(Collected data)
━━━━━━

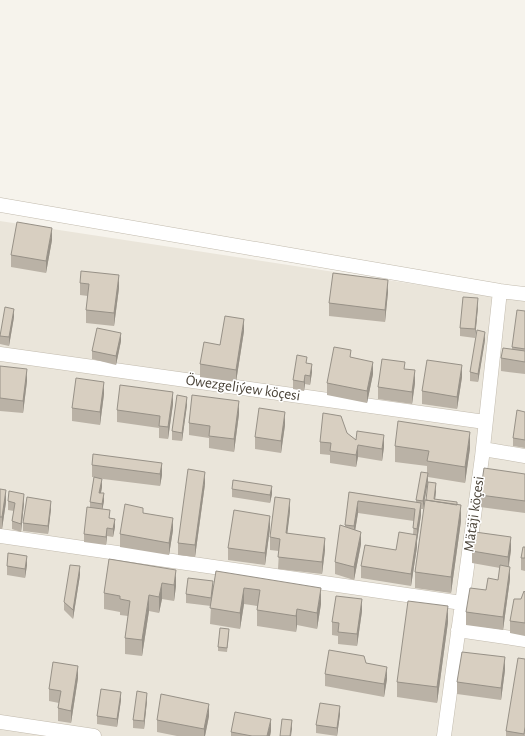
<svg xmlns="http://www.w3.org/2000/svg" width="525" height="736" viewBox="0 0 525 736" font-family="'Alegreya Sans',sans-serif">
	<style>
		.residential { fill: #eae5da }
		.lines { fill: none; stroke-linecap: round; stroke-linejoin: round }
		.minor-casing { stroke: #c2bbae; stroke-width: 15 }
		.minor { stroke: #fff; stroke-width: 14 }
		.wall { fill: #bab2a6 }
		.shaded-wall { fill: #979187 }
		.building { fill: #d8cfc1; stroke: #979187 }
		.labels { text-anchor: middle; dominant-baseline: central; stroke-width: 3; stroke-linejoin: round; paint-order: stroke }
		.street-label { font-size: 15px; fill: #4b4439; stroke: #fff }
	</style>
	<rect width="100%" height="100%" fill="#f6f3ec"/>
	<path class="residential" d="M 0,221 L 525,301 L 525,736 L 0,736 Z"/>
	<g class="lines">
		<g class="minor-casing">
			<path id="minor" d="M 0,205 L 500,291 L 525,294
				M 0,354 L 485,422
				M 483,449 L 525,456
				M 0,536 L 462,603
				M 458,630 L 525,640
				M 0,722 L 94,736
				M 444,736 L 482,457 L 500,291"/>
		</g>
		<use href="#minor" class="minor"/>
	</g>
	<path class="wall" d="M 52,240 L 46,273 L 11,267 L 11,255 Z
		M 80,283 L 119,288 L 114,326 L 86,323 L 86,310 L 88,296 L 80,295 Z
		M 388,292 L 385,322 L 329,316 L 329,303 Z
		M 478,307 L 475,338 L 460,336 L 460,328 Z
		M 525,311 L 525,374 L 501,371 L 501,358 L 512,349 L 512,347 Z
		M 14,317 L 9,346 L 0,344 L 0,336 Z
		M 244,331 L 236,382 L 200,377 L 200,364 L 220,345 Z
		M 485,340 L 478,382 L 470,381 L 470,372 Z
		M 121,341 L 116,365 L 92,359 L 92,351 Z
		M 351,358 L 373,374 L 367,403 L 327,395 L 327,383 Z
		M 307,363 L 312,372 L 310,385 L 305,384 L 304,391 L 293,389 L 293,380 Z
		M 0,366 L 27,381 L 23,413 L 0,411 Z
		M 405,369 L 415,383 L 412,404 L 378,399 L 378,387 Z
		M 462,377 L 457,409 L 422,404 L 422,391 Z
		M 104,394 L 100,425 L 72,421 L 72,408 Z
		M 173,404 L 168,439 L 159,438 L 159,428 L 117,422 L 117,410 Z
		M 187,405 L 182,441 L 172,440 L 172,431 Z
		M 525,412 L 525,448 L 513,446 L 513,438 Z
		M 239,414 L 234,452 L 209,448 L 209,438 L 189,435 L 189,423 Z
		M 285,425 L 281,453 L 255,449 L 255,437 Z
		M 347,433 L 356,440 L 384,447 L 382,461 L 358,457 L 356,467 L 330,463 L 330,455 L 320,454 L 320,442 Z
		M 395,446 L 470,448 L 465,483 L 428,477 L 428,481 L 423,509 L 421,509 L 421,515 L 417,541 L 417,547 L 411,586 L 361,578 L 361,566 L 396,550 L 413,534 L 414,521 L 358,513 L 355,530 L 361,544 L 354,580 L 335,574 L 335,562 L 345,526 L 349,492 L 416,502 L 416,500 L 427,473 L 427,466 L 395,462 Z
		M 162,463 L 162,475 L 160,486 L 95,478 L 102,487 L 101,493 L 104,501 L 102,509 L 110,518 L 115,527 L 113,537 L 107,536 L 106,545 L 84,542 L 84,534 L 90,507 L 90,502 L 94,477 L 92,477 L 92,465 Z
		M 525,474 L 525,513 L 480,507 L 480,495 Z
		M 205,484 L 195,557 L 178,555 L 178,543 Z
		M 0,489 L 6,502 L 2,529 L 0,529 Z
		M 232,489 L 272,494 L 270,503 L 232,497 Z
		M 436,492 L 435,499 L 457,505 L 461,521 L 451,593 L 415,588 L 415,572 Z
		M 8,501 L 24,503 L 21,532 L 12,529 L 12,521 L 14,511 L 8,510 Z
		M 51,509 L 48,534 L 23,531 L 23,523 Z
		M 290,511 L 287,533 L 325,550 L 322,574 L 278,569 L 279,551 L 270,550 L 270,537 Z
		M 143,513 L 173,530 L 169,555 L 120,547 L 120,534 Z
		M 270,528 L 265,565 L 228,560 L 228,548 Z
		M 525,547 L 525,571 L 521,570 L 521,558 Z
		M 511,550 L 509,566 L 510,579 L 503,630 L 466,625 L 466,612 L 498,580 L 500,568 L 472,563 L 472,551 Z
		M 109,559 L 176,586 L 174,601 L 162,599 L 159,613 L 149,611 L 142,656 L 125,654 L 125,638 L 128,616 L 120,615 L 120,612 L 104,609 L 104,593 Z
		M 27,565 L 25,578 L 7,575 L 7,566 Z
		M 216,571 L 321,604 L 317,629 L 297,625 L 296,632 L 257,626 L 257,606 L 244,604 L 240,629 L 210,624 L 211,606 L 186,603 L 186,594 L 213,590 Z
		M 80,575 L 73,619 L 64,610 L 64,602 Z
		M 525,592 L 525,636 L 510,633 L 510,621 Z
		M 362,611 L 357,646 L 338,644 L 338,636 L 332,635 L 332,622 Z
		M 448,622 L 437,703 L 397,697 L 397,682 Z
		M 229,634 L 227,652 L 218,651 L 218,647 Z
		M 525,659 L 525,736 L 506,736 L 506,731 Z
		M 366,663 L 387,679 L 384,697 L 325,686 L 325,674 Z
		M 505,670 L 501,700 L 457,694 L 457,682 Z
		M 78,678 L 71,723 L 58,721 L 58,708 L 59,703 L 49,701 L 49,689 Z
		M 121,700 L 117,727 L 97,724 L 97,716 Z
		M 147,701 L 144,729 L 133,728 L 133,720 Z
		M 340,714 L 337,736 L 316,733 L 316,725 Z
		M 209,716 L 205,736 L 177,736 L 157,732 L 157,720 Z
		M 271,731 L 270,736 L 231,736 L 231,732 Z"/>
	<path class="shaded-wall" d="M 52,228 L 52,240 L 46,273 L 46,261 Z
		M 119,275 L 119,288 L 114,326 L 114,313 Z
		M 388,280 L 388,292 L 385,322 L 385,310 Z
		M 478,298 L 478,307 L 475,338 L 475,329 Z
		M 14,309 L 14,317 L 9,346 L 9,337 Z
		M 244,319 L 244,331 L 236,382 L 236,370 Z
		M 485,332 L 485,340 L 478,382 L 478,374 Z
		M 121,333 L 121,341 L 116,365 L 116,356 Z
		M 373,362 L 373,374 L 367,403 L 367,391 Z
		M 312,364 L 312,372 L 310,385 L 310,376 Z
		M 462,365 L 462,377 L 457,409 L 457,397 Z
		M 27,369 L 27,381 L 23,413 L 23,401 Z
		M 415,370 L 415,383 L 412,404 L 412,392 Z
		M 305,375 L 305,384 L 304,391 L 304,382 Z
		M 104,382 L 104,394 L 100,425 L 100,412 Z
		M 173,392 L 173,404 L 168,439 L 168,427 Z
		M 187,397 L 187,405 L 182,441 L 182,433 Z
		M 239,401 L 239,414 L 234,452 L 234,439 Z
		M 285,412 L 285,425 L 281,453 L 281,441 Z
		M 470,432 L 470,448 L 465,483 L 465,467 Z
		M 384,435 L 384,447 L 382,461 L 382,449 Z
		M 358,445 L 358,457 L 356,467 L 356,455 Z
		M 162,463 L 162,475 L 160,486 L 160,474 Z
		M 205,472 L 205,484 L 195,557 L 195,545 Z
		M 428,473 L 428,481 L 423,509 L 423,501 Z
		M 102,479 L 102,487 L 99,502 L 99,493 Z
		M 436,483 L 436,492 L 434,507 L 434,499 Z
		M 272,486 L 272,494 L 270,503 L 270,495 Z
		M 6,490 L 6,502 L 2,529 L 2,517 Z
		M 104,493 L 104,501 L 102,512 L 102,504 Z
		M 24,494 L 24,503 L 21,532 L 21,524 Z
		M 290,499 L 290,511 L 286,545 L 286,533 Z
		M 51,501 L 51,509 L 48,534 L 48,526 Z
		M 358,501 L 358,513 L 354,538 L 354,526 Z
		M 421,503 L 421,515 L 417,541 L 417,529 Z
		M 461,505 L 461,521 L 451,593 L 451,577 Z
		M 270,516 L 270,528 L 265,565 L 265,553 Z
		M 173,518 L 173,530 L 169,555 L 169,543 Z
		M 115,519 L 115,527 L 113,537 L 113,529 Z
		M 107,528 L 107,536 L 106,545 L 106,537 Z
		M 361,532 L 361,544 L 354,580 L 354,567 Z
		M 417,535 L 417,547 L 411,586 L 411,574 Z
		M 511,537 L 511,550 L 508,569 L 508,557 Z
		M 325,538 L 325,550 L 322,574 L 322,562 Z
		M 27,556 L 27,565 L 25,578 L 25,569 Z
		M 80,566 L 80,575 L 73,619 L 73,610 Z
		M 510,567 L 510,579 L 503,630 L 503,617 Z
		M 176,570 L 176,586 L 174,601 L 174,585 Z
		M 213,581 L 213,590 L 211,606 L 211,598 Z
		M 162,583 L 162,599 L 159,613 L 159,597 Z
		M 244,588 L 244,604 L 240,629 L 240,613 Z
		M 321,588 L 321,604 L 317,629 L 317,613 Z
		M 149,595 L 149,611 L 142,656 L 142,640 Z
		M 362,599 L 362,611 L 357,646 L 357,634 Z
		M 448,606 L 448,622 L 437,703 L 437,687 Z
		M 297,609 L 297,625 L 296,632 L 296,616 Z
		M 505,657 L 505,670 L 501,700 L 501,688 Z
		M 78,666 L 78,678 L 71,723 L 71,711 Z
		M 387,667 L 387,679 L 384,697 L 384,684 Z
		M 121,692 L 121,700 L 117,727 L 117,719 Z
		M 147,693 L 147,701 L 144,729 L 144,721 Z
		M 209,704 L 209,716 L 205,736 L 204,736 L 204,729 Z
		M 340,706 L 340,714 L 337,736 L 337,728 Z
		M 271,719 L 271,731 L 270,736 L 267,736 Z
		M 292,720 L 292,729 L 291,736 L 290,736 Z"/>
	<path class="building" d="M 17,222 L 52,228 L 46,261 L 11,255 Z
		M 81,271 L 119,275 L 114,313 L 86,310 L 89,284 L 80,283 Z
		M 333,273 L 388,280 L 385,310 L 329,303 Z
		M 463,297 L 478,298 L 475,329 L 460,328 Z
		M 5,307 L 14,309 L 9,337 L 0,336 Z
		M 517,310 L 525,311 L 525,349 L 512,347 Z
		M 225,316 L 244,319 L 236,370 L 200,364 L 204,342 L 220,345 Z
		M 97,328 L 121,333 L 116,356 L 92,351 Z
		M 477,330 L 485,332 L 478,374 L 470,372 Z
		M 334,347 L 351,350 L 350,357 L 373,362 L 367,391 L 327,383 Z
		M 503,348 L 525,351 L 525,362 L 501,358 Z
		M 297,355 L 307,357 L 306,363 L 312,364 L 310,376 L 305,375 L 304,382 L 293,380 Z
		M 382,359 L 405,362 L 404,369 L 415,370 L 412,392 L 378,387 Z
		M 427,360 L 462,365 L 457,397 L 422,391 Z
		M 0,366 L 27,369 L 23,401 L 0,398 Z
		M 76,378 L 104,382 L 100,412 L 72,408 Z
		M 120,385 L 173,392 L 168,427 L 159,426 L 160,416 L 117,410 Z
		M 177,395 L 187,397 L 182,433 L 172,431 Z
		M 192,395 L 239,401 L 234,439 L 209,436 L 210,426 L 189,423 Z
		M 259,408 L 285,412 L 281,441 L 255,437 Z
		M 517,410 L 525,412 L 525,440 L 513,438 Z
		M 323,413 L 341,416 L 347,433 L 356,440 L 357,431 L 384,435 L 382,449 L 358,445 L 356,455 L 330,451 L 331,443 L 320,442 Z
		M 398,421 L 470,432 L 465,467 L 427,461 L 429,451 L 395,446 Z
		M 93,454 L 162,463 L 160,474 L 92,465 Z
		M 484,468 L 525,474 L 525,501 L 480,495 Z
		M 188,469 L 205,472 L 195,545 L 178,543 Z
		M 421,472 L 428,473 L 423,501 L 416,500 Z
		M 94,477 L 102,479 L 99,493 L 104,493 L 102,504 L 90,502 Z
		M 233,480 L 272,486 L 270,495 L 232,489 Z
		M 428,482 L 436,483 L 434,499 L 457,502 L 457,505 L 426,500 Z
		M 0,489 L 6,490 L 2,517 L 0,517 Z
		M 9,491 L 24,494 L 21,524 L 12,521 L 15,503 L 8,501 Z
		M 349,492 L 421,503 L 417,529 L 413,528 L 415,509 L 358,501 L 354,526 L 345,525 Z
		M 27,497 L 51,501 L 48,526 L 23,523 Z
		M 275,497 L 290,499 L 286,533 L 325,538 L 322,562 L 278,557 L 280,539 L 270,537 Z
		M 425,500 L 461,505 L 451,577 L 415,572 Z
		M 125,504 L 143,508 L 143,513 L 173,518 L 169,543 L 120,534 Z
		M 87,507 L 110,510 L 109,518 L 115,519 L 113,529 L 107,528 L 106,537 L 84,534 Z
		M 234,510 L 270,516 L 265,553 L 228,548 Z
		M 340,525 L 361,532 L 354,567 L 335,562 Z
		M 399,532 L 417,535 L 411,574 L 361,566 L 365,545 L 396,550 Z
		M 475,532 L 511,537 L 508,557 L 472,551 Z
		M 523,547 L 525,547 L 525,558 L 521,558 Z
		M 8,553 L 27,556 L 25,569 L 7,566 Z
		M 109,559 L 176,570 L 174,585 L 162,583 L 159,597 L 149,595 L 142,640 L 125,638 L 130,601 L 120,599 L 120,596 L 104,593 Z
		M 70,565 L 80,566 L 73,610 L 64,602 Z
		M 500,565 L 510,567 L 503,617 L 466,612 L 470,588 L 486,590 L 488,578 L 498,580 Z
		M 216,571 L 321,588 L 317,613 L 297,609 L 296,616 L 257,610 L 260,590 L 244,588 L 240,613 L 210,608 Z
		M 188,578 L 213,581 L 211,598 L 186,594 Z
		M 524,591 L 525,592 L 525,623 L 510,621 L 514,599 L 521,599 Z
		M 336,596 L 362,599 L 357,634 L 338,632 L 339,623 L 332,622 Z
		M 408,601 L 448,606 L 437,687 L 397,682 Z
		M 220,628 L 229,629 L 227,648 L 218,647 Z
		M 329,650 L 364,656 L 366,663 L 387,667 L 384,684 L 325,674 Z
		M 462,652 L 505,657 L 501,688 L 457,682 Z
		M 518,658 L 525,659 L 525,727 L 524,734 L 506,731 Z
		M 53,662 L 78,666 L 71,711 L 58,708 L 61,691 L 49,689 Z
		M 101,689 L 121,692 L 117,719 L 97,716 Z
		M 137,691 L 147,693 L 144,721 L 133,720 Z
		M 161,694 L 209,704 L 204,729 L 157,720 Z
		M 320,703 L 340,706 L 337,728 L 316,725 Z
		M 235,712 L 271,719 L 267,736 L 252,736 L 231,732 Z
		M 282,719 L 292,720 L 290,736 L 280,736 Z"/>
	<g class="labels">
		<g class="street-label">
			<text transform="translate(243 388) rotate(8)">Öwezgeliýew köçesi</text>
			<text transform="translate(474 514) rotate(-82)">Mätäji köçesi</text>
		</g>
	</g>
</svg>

━━━━━━

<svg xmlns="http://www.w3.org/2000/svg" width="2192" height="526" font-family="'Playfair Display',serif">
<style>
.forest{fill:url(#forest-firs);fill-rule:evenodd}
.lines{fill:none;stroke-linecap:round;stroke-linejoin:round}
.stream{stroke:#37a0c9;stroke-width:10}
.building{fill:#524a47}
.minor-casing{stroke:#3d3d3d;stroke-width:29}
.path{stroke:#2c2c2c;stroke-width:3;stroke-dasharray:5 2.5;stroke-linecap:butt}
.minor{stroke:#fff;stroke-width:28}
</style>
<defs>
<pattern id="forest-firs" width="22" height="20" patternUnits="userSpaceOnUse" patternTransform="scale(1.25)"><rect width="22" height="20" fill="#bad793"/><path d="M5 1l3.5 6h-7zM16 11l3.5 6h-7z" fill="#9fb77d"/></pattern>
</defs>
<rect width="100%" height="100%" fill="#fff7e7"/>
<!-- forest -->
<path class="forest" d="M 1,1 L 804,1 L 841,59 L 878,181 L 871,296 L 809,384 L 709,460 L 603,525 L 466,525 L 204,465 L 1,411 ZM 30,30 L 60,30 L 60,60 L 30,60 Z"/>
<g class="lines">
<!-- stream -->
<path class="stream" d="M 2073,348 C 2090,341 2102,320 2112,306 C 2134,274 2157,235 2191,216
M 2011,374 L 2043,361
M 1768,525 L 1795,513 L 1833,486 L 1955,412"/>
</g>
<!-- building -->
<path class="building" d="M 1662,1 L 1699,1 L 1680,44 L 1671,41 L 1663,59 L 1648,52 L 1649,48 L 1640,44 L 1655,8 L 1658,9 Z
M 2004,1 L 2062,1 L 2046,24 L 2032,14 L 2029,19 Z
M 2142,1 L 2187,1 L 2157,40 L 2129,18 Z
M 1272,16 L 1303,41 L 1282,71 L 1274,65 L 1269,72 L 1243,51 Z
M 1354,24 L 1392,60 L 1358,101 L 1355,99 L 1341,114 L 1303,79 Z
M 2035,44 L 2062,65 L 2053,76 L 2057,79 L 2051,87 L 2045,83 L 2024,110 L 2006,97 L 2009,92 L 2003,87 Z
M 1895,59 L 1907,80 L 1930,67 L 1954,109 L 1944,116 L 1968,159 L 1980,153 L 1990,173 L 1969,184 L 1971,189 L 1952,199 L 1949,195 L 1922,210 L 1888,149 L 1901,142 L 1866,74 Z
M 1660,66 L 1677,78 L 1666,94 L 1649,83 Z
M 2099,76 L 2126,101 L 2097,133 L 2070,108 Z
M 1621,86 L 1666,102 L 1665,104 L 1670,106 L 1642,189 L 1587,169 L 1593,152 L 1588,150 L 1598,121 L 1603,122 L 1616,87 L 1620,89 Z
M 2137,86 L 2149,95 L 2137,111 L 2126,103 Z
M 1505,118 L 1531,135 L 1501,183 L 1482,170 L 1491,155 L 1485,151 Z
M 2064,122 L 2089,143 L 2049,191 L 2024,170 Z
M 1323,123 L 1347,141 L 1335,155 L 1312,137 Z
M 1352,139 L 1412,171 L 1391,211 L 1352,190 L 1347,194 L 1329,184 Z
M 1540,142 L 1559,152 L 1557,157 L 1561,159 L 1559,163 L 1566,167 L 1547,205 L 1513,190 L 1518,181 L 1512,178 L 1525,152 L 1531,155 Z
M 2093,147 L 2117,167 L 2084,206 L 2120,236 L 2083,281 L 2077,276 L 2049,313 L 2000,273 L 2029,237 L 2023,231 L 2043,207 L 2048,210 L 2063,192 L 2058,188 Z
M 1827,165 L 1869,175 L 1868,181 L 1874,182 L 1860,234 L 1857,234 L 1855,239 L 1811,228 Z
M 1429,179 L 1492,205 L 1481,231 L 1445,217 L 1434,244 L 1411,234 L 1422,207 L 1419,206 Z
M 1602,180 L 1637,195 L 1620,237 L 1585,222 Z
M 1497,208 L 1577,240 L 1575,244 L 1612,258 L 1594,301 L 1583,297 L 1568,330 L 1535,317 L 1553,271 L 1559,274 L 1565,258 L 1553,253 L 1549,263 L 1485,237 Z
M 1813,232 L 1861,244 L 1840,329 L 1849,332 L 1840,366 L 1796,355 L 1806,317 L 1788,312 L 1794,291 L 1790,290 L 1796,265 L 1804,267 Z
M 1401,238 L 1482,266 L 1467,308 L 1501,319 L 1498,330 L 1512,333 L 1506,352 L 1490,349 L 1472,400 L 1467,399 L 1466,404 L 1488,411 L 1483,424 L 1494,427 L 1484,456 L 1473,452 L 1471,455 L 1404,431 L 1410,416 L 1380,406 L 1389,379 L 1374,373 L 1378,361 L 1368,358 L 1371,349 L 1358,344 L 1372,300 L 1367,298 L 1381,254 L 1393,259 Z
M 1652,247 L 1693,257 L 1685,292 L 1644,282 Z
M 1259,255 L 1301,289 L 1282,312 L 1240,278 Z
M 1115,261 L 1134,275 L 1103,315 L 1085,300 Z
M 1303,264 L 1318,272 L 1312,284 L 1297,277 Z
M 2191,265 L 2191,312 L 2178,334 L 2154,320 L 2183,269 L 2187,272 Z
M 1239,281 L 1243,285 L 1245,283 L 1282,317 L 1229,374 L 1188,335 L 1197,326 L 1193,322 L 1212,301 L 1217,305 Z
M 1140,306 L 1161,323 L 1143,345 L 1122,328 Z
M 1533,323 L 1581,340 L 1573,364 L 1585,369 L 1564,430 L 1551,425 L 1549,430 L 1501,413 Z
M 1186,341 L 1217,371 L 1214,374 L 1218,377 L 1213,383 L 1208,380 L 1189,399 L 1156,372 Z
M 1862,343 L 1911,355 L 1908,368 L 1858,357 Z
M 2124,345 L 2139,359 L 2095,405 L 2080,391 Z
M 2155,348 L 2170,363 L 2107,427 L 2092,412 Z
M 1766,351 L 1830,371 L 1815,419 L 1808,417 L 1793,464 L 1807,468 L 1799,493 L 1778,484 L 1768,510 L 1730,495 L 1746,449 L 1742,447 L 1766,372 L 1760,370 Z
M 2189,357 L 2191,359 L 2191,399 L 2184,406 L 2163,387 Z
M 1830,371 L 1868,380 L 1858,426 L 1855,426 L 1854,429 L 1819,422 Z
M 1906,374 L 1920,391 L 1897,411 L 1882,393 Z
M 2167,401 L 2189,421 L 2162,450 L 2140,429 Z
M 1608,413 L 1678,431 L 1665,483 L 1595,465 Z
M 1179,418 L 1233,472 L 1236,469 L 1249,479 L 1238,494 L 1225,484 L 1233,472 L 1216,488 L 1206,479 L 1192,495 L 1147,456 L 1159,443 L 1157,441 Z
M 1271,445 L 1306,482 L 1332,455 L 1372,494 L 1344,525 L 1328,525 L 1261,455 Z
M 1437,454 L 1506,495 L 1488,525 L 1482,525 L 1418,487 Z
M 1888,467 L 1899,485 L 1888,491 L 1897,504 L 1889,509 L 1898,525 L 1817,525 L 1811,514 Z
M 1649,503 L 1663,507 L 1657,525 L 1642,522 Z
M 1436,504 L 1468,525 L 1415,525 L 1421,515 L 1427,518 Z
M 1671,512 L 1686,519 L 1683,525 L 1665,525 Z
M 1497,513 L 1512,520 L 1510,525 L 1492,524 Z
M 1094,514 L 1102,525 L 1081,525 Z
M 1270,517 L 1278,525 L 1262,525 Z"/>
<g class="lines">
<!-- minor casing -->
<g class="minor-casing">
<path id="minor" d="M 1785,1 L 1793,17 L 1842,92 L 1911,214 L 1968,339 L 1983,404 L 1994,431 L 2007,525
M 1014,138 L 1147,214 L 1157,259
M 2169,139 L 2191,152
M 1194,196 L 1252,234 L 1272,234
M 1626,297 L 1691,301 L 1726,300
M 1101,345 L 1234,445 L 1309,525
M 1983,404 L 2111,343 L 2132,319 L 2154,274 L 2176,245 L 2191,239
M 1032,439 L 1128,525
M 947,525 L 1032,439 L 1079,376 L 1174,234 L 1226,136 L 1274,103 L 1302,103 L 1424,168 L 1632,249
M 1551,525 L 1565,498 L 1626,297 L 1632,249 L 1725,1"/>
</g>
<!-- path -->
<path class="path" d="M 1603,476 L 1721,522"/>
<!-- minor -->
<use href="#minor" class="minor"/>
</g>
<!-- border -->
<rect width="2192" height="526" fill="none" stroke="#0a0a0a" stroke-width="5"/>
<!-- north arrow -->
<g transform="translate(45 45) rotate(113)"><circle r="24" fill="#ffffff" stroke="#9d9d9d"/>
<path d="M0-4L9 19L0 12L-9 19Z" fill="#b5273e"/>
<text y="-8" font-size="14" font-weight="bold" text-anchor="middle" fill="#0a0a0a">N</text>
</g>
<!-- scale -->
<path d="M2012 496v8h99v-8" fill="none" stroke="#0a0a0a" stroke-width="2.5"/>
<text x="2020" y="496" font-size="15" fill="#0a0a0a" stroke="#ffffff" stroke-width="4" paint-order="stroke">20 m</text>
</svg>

━━━━━━

WHAT TO WORK ON = Each line above that has the word "labels" must be copied.

ANSWER TO THE EXERCISE =
		.labels { text-anchor: middle; dominant-baseline: central; stroke-width: 3; stroke-linejoin: round; paint-order: stroke }
	<g class="labels">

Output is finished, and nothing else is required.